To make a serious dent in poverty, India needs to keep up economic growth of around 8% a year. In the medium term that should not be too difficult. More impressive even than the success of India’s best companies is the zest for business shown by millions of Indians in dusty bazaars and slum-shack factories. They are truly entrepreneurs. It is no coincidence, as is often noted, that Indians have prospered everywhere outside India.

But India’s task remains daunting. Some 65% of Indians live on agriculture, which accounts for less than 18% of GDP. Shifting them to more productive livelihoods—and so reducing poverty—would be hard even if the number of people of working age was not growing so fast. Roughly 14m Indians are now being added to the labour market each year, and that number is rising. Half of India’s people are under 25 and 40% under 18 (see chart 2). They cannot all work for Infosys. Indeed, because of India’s historic underinvestment in education, many are not obviously skilled at anything. By one estimate, which may be optimistic, only 20% of job-seekers have had any sort of vocational training. If India cannot find employment for this lot, poverty will not be reduced and India may face serious instability.
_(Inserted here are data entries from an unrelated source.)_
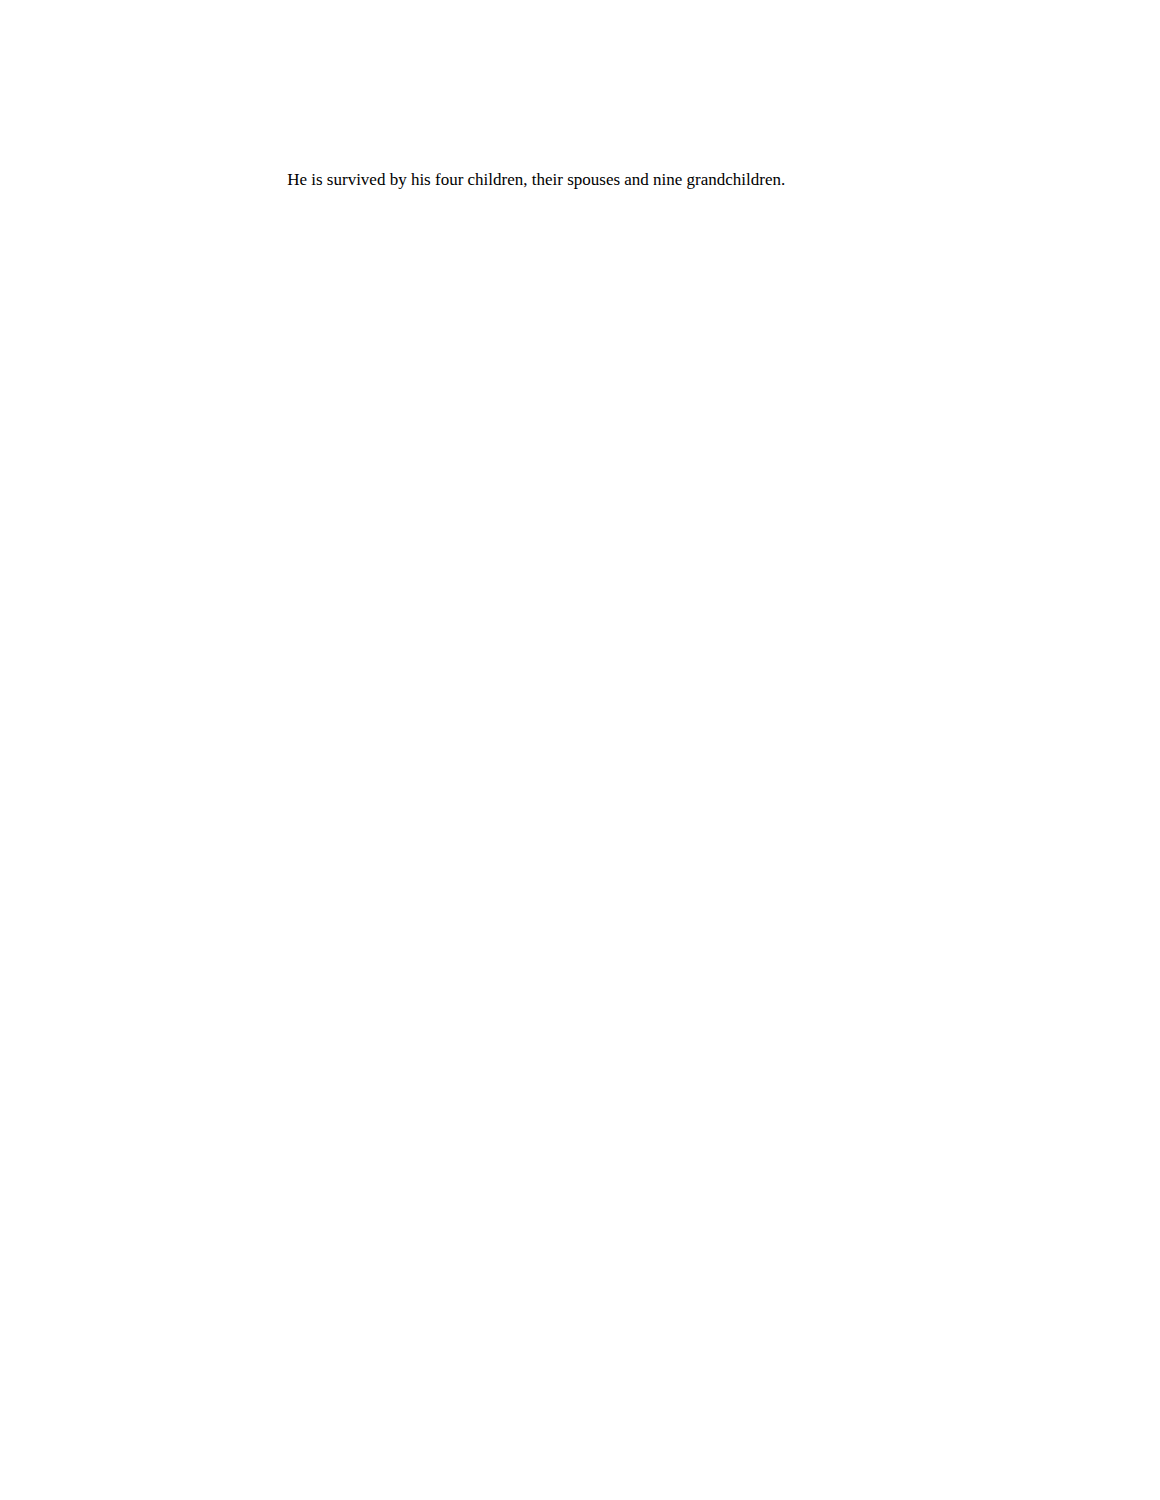He is survived by his four children, their spouses and nine grandchildren.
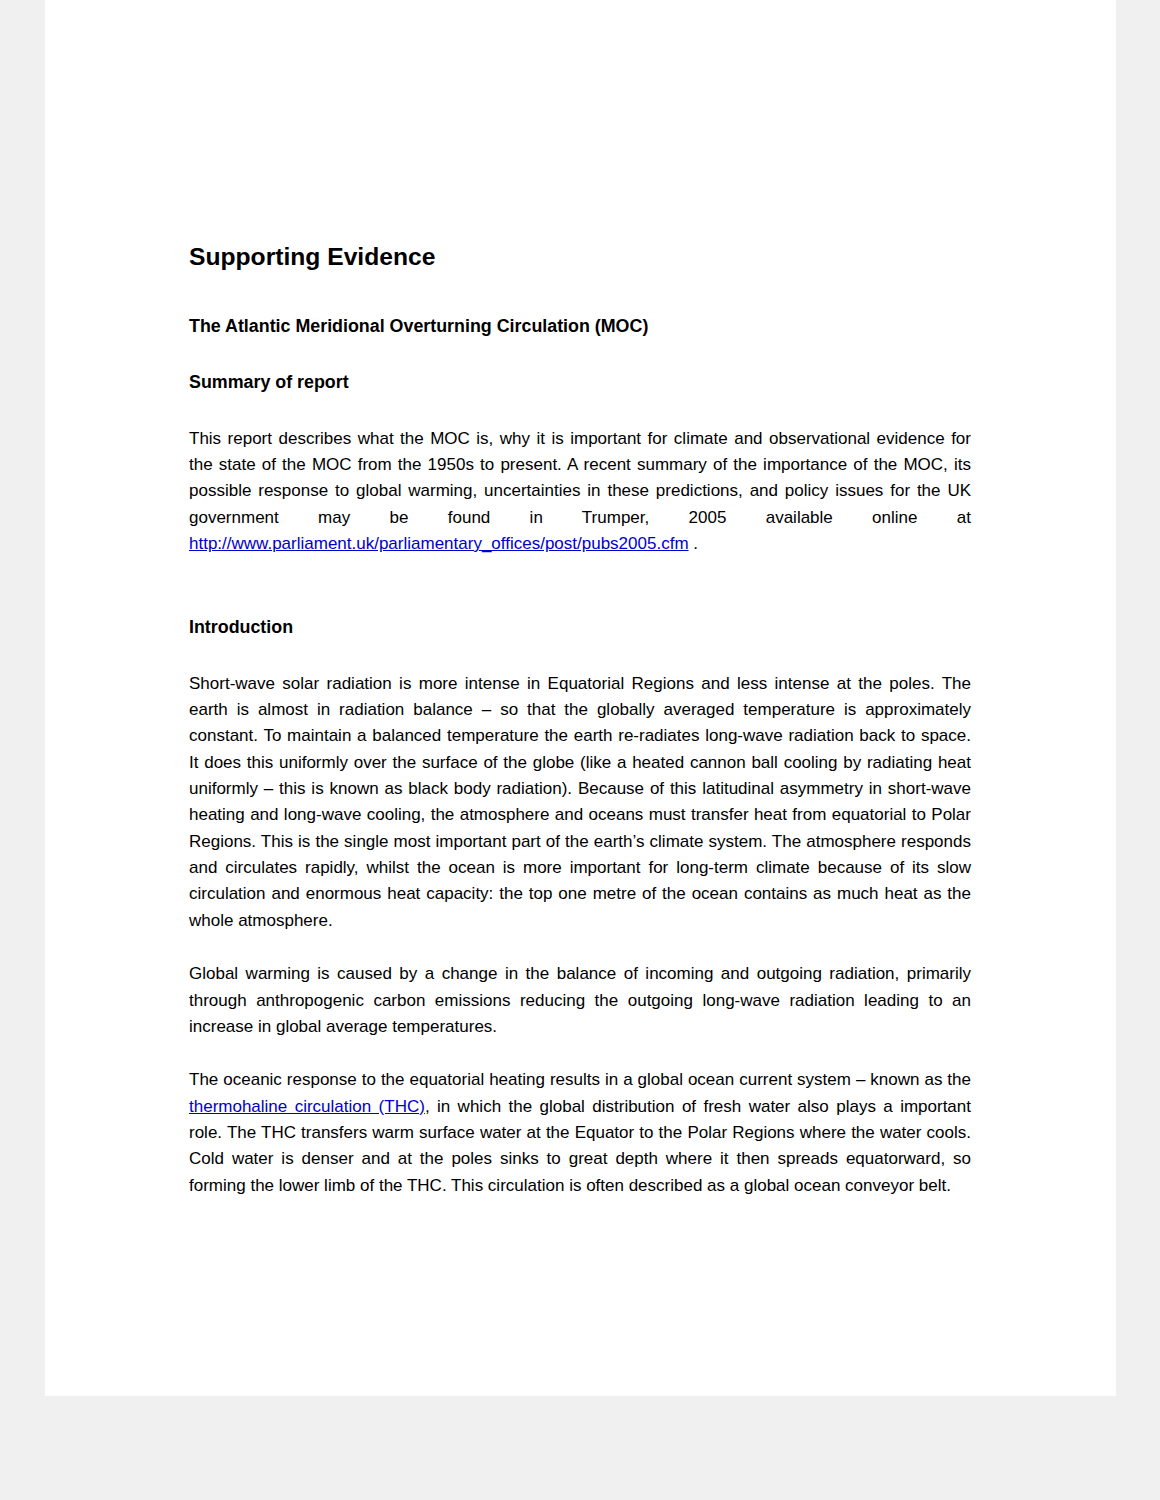Supporting Evidence
The Atlantic Meridional Overturning Circulation (MOC)
Summary of report
This report describes what the MOC is, why it is important for climate and observational evidence for the state of the MOC from the 1950s to present. A recent summary of the importance of the MOC, its possible response to global warming, uncertainties in these predictions, and policy issues for the UK government may be found in Trumper, 2005 available online at http://www.parliament.uk/parliamentary_offices/post/pubs2005.cfm .
Introduction
Short-wave solar radiation is more intense in Equatorial Regions and less intense at the poles. The earth is almost in radiation balance – so that the globally averaged temperature is approximately constant. To maintain a balanced temperature the earth re-radiates long-wave radiation back to space. It does this uniformly over the surface of the globe (like a heated cannon ball cooling by radiating heat uniformly – this is known as black body radiation). Because of this latitudinal asymmetry in short-wave heating and long-wave cooling, the atmosphere and oceans must transfer heat from equatorial to Polar Regions. This is the single most important part of the earth’s climate system. The atmosphere responds and circulates rapidly, whilst the ocean is more important for long-term climate because of its slow circulation and enormous heat capacity: the top one metre of the ocean contains as much heat as the whole atmosphere.
Global warming is caused by a change in the balance of incoming and outgoing radiation, primarily through anthropogenic carbon emissions reducing the outgoing long-wave radiation leading to an increase in global average temperatures.
The oceanic response to the equatorial heating results in a global ocean current system – known as the thermohaline circulation (THC), in which the global distribution of fresh water also plays a important role. The THC transfers warm surface water at the Equator to the Polar Regions where the water cools. Cold water is denser and at the poles sinks to great depth where it then spreads equatorward, so forming the lower limb of the THC. This circulation is often described as a global ocean conveyor belt.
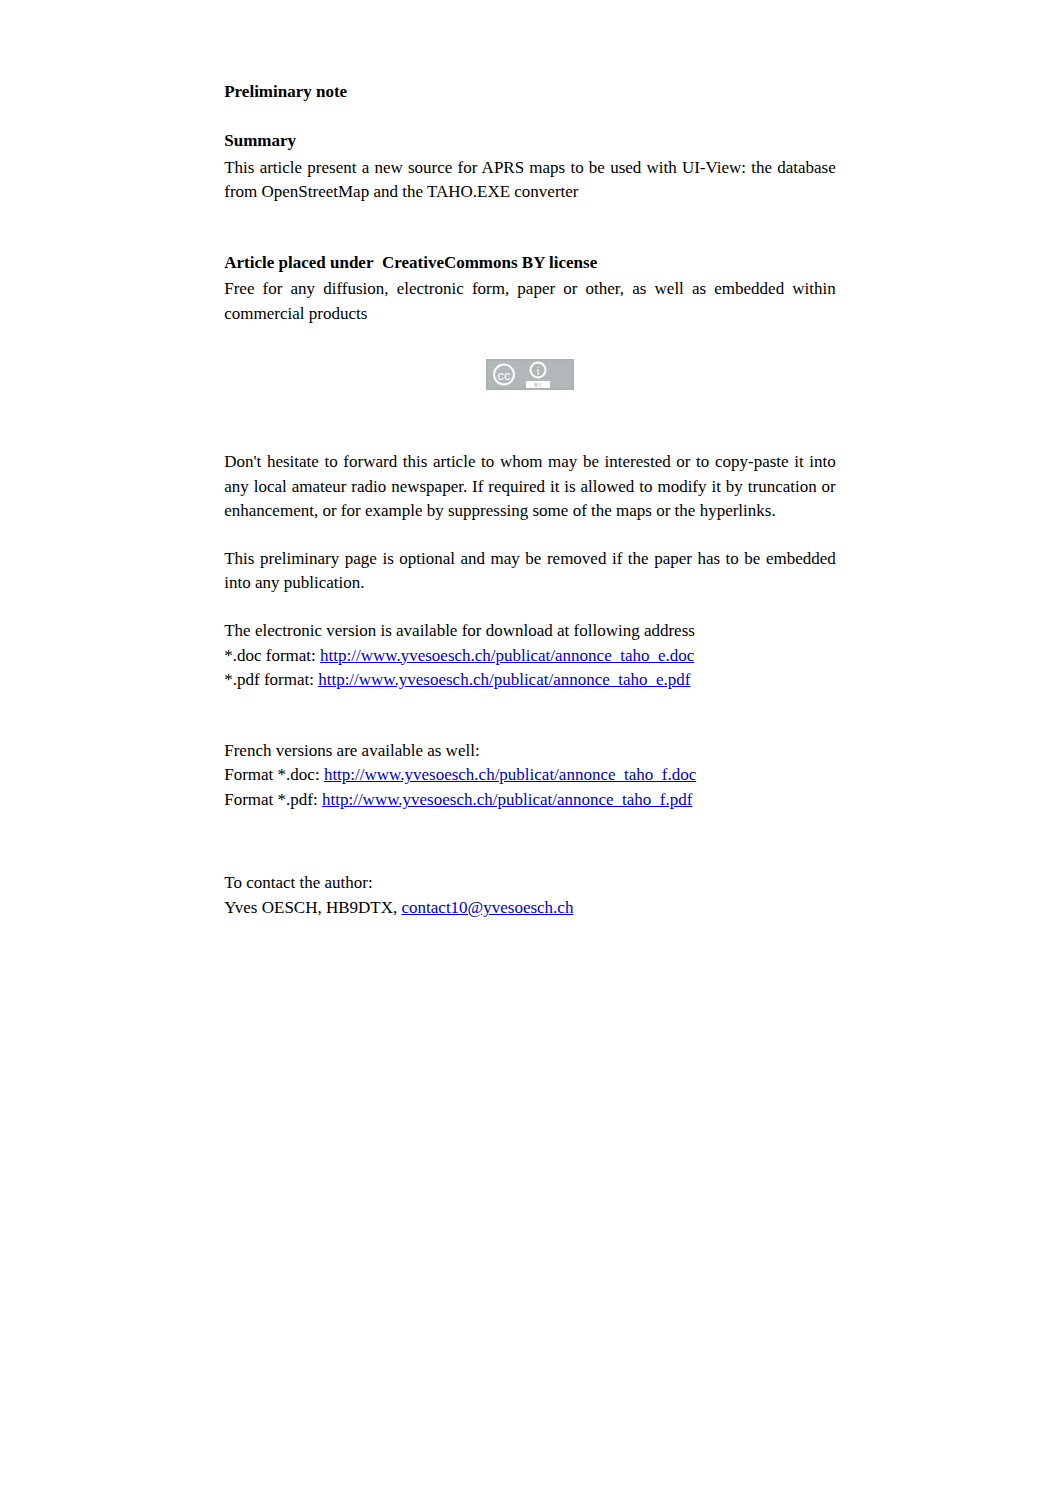Preliminary note
Summary
This article present a new source for APRS maps to be used with UI-View: the database from OpenStreetMap and the TAHO.EXE converter
Article placed under CreativeCommons BY license
Free for any diffusion, electronic form, paper or other, as well as embedded within commercial products
Don't hesitate to forward this article to whom may be interested or to copy-paste it into any local amateur radio newspaper. If required it is allowed to modify it by truncation or enhancement, or for example by suppressing some of the maps or the hyperlinks.
This preliminary page is optional and may be removed if the paper has to be embedded into any publication.
The electronic version is available for download at following address
*.doc format: http://www.yvesoesch.ch/publicat/annonce_taho_e.doc
*.pdf format: http://www.yvesoesch.ch/publicat/annonce_taho_e.pdf
French versions are available as well:
Format *.doc: http://www.yvesoesch.ch/publicat/annonce_taho_f.doc
Format *.pdf: http://www.yvesoesch.ch/publicat/annonce_taho_f.pdf
To contact the author:
Yves OESCH, HB9DTX, contact10@yvesoesch.ch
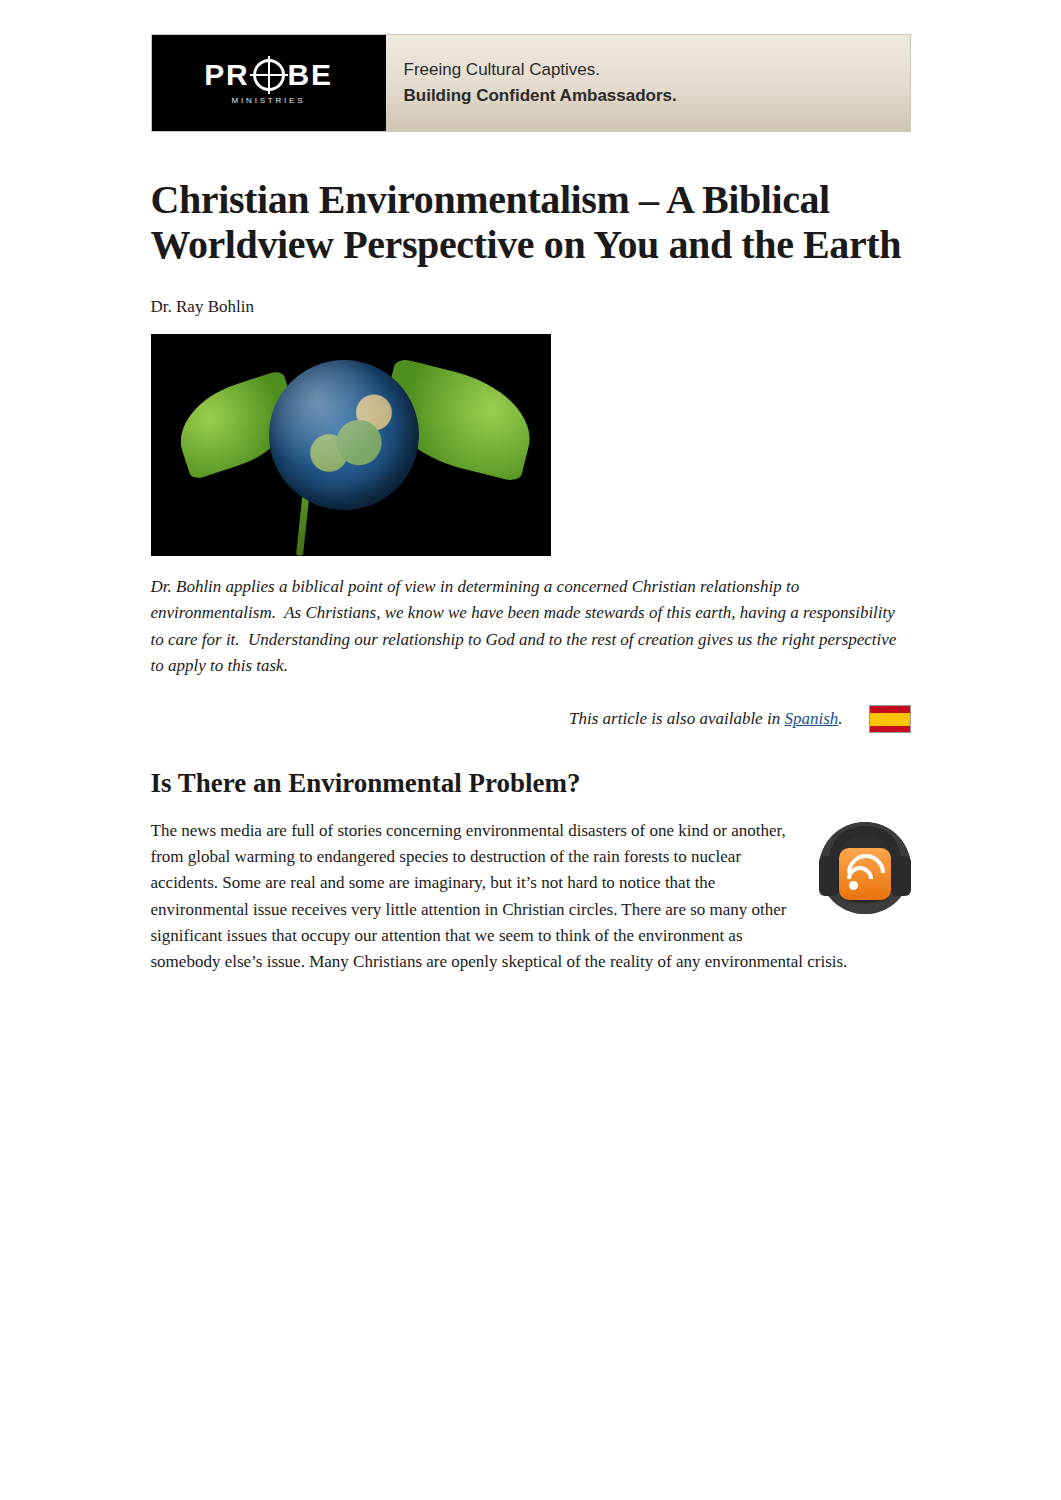PR BE
MINISTRIES
Freeing Cultural Captives. Building Confident Ambassadors.
Christian Environmentalism – A Biblical Worldview Perspective on You and the Earth
Dr. Ray Bohlin
Dr. Bohlin applies a biblical point of view in determining a concerned Christian relationship to environmentalism. As Christians, we know we have been made stewards of this earth, having a responsibility to care for it. Understanding our relationship to God and to the rest of creation gives us the right perspective to apply to this task.
This article is also available in Spanish.
Is There an Environmental Problem?
The news media are full of stories concerning environmental disasters of one kind or another, from global warming to endangered species to destruction of the rain forests to nuclear accidents. Some are real and some are imaginary, but it’s not hard to notice that the environmental issue receives very little attention in Christian circles. There are so many other significant issues that occupy our attention that we seem to think of the environment as somebody else’s issue. Many Christians are openly skeptical of the reality of any environmental crisis.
Its democracy will be no defence. India is already worryingly violent. A Maoist insurgency in eastern India, which Mr Singh has called “the greatest internal security challenge we have ever faced”, is an obvious ill omen. Where it is spreading, in poor, agrarian and broken places, the “invisible threads” that bind India, in the phrase of Nehru, its first prime minister, are almost non-existent.

In recent years India has been creating more jobs than the gloomier scenarios suggested. Between 2000 and 2005 its rate of employment growth doubled, to 2.6% a year. But that is still insufficient, and there are also fears about the quality of jobs being created. To escape throttling labour laws, Indian entrepreneurs tend to keep their operations small: 87% of manufacturing jobs are with companies that employ fewer than ten people. These tend to be both less productive than jobs in bigger companies and less protected by the law.

If India is to sustain a growth rate of 8% or higher, as it aims to do, it will need to manage four potential constraints. The most pressing, its rotten infrastructure and the dreadful quality of its education, are, alas, not new. But the government’s response has long been inadequate, and with India’s burst of high growth these two problems have become more urgent than ever. India’s current rulers, the mahouts to an elephantine state, seem at least to understand this. But their efforts to end these troubles remain unconvincing. India’s other big constraints, its cumbersome labour and land laws, should be easier to fix. But there is depressingly little sign that this will happen soon.

India is getting stronger, but its problems are also growing. In the end, the pattern of its progress suggests, it will succeed. But it may be a long and painful grind.